Remove the username:password from the password file with watchdog cronjob that checks for the completed download by that username.
(Raw log normally records the REMOTE_USER.)

Yoau can combine this with the example1 to increase the security and control.

Example3.

Use https. It's not good for huge files, but very easy and simple for tight control.
It's similar to example1, but uses SSL_SESSION_ID instead of IP.

You can use SSL related firectives such as SSLRequire as a bonus.
SSLRequire is quite powerfulm and it can read file.

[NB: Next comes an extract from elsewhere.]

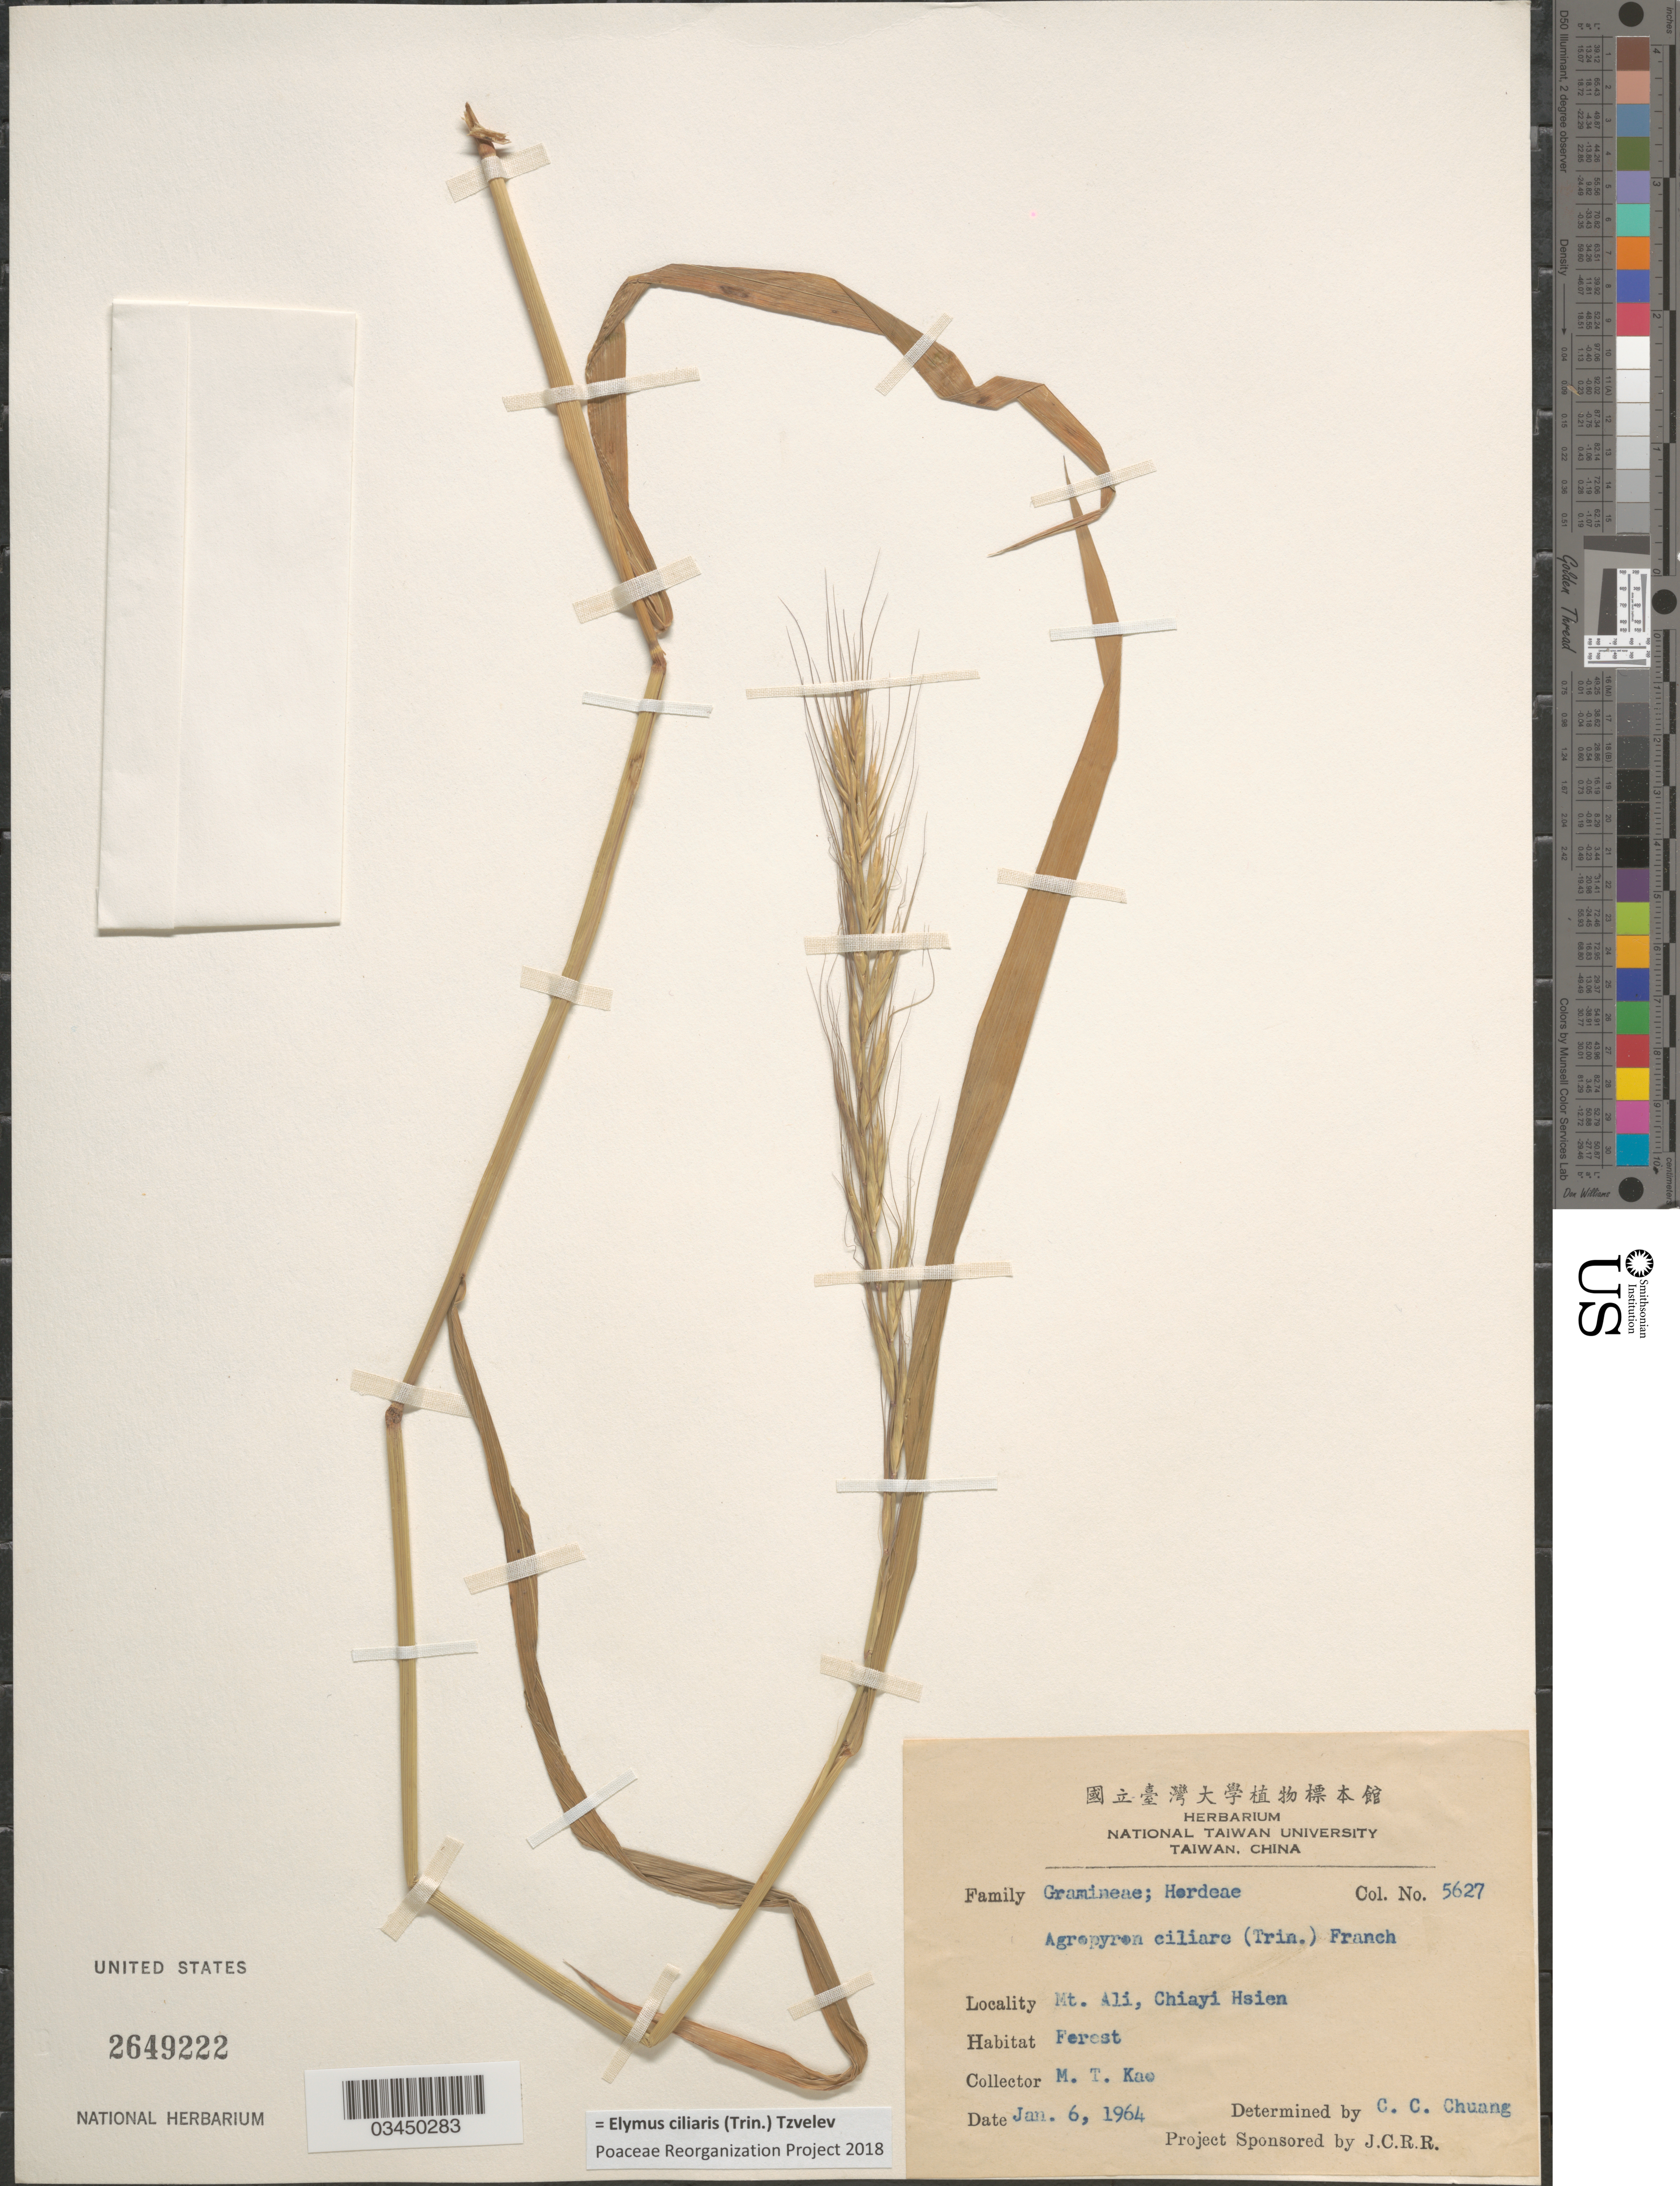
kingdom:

Of cource, you can combine this with other methods.

Example4.

Use a download script, but not in heavy unreliable PHP.
By using small shellscript, it has less chance of failing with larger file, and uses far less resources.
On the server I use, PHP uses 9MB of memory just to start up.
Shell script uses only 340KB.
You can imagine the impact when there are many downloads for big file going on.

I have a samaple download script if you want to go this firection.

Well, I guess yet many other methods. :)
It depends on the type of downloads (file size, frequescy, server setup), and the type of control you want to exercise.